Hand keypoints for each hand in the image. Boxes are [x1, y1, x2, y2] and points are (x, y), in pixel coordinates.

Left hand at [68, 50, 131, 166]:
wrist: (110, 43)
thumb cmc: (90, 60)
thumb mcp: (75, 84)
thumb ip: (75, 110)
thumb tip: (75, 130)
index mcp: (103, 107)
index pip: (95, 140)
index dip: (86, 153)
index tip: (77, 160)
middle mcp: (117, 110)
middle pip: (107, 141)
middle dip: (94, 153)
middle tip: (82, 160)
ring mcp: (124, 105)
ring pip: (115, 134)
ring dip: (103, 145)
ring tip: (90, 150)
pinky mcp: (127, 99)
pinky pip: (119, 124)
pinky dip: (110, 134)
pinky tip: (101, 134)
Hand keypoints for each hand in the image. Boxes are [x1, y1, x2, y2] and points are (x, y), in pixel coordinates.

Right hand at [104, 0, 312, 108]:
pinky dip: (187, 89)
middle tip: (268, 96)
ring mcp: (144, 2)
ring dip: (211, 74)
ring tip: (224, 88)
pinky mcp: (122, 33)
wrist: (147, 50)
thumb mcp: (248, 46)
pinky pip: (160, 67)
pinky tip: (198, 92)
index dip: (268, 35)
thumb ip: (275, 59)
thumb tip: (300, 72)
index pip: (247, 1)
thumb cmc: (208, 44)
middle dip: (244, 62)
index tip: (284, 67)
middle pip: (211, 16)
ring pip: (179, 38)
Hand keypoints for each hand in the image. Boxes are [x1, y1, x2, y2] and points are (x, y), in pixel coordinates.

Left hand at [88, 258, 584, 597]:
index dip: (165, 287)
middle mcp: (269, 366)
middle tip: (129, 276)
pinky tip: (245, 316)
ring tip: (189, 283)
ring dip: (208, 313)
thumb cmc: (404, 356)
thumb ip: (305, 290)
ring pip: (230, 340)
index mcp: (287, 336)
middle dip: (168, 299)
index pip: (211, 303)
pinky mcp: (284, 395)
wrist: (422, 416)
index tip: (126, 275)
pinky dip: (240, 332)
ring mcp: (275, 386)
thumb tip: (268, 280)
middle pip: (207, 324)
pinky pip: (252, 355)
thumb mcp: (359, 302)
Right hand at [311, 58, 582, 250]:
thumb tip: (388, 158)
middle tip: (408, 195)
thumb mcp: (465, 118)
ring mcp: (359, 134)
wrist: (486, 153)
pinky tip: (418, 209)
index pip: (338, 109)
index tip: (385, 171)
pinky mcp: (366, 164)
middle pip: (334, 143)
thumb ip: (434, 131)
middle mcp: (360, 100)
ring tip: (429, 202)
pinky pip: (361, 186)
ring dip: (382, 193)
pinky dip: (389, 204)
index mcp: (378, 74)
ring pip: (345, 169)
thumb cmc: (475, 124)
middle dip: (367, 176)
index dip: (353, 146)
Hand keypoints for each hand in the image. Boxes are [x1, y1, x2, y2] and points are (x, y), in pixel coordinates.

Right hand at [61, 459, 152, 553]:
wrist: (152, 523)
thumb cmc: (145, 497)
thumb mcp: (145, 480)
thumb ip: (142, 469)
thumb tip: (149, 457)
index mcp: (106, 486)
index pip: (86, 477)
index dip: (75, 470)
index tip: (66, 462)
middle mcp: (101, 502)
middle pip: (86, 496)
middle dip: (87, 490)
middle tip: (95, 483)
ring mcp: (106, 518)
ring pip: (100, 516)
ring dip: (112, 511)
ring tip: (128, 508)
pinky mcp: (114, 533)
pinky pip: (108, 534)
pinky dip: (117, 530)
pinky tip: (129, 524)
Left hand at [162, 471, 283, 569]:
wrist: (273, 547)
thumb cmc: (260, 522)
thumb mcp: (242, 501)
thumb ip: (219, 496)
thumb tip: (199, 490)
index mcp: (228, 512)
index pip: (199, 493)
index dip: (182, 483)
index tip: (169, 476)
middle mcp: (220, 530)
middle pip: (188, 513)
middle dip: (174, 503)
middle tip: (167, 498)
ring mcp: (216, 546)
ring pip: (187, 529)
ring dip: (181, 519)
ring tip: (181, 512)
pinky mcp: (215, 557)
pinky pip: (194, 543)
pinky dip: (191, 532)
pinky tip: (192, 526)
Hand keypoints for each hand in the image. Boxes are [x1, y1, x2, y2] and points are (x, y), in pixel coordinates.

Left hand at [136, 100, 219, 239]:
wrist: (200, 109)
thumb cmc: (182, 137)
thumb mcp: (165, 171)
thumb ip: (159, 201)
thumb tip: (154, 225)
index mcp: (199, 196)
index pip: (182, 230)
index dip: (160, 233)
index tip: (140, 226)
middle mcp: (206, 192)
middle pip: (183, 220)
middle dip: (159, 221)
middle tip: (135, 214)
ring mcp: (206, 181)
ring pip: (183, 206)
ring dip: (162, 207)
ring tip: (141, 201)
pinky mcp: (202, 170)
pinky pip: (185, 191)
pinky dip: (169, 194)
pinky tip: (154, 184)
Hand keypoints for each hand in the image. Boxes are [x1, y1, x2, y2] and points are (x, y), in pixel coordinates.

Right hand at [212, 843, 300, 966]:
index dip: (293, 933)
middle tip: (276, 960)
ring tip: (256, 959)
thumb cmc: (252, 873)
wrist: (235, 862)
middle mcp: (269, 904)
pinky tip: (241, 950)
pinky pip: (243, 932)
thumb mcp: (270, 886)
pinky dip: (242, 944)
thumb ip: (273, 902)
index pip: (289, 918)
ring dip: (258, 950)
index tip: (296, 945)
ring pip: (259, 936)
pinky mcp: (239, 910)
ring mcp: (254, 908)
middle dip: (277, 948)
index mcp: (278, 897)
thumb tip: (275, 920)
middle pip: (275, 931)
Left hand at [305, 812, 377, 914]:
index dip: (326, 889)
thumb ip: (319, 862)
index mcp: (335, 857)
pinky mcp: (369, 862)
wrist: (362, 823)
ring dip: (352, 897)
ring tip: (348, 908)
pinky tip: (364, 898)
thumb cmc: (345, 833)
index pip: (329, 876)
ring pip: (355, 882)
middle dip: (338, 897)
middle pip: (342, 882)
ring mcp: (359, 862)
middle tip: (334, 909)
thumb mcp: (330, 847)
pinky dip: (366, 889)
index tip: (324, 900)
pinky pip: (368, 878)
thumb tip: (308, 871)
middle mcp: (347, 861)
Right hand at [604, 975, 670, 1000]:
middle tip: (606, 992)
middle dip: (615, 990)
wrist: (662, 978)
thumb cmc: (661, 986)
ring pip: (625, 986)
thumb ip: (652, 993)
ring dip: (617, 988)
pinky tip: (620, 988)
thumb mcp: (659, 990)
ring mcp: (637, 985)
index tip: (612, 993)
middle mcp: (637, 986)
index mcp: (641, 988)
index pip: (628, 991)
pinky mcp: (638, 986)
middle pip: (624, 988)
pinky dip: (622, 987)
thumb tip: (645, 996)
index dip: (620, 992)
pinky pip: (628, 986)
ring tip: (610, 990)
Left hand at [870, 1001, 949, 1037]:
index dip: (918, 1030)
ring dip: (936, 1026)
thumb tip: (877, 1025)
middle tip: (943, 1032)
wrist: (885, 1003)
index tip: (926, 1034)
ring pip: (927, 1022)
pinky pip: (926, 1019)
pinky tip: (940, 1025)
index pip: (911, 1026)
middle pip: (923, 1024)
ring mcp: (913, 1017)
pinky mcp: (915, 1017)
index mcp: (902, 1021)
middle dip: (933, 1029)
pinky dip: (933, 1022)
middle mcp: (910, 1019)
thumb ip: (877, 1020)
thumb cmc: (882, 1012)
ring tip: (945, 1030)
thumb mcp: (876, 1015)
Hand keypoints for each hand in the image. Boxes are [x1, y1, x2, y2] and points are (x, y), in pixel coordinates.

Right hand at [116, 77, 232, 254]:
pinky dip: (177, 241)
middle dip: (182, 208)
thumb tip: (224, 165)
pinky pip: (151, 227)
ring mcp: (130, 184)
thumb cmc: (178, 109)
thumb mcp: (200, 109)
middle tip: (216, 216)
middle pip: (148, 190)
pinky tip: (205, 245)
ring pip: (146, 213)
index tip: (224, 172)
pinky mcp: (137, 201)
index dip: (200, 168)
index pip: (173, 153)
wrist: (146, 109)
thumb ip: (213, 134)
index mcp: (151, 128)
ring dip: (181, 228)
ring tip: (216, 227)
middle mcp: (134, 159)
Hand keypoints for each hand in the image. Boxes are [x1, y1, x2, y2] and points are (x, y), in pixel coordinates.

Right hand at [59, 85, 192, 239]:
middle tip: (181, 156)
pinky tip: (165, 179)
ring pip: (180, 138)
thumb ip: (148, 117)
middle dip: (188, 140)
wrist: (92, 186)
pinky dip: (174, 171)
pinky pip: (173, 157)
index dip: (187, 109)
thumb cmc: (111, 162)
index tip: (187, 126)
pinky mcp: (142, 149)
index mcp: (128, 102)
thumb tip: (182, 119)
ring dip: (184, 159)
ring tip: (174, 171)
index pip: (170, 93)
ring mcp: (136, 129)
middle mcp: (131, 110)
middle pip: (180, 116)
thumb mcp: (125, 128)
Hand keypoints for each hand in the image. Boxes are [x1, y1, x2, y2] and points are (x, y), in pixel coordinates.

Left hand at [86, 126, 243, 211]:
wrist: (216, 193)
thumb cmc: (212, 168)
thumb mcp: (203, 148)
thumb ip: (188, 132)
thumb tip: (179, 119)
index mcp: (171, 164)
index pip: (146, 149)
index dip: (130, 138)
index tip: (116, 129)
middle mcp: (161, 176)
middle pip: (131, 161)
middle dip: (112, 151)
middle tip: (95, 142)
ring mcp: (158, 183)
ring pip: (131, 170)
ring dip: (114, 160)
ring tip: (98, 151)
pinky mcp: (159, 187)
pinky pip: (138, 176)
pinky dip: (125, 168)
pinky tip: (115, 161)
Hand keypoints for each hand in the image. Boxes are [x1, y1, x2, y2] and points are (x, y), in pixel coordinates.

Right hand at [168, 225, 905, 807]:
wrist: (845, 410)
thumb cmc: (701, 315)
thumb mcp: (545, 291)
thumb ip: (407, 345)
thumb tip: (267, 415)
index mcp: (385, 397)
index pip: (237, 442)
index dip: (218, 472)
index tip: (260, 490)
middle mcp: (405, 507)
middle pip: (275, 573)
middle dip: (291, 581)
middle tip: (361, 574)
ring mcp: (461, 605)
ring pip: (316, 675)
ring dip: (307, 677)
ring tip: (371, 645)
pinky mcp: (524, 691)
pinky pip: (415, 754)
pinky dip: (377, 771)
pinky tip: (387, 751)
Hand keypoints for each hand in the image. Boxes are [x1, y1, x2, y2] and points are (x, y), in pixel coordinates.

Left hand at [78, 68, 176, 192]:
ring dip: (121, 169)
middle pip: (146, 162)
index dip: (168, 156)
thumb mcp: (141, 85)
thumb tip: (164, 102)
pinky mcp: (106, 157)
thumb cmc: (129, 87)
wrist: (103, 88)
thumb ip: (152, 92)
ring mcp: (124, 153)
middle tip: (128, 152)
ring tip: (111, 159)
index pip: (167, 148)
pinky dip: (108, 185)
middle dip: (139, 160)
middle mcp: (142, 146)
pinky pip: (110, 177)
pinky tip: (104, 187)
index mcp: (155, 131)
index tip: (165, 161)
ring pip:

###

Among the lines of the data, some contain the word "Left". How many are there? Reply with the number alone.

8